Though even by removing them manually and restarting the deployment after the upgrade we saw the same errors.

@laserpedro This is extremely surprising to me. Are you able to share what you did to remove the webhooks, and what errors you continued to see?

@jmdeal thanks you for watching this issue.

This morning I tried to upgrade again to reproduce the behavior I witnessed:

  • upgrade the helm chart version from 0.37.3 to 1.0.5
  • ArgoCD synch the Karpenter application
  • From the ArgoCD UI perspective the validating and mutating webhooks are deleted and the operators restarted.
  • RECTIFICATION: my apologies @jmdeal the sequence of errors is a bit different sorry for this but with my repetitive attempts to upgrade I mixed the errors. So after the controller is restarted it displays the error:
    failed calling webhook \"defaulting.webhook.karpenter.k8s.aws\": failed to call webhook: the server rejected our request for an unknown reason"
    The I manually delete the validating and mutating webhooks using a kubectl delete and then I restart the operator:
    I am witnessing now on the controller logs:

{"level":"ERROR","time":"2024-10-04T05:22:08.702Z","logger":"webhook","message":"http: TLS handshake error from 10.247.80.103:50080: read tcp 100.67.7.198:8443->10.247.80.103:50080: read: connection reset by peer\n","commit":"652e6aa"} (our node sg is properly configured to accept TCP from the control plane on 8443)

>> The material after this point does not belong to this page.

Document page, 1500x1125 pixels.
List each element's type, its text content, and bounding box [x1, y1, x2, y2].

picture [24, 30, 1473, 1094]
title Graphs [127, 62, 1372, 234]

I guess this time it is the conversion webhook that cannot establish the connection with the control plane (10.247.x.x matches my control plane cidr range , 100.67.x.x matches my dataplane cidr range). Please rectify me if my understanding is not correct here.

(I am also seeing a synch error from ArgoCD on the cpu limits where "1000" is casted as 1k (but that is more related to ArgoCD I guess, and let s solve one problem at a time).)

We just released latest patch versions of pre-v1.0 versions that fix this issue so that these configuration resources aren't leaked. Please use one of the following versions prior to going to 1.0.x since these versions remove the ownerReference that is causing Argo to leak the resources and causes the failure on upgrade:

  • v0.33.10
  • v0.34.11
  • v0.35.10
  • v0.36.7
  • v0.37.5

Also, this seems related to points discussed in #6982 and #6847. See this comment for a description of why this occurs.

The I manually delete the validating and mutating webhooks using a kubectl delete and then I restart the operator:
I am witnessing now on the controller logs:

{"level":"ERROR","time":"2024-10-04T05:22:08.702Z","logger":"webhook","message":"http: TLS handshake error from > 10.247.80.103:50080: read tcp 100.67.7.198:8443->10.247.80.103:50080: read: connection reset by peer\n","commit":"652e6aa"}

(our node sg is properly configured to accept TCP from the control plane on 8443)

This appears to be this issue: #6898. This is a spurious error that happens generally in k8s when using webhooks, you should be able to safely ignore it. There's more context in an older issue: kubernetes-sigs/karpenter#718. If you think there's an issue with Karpenter's operations that are related to this error, please leave an update in #6898.

I'm going to close this issue out now that the releases with the fixes have been made.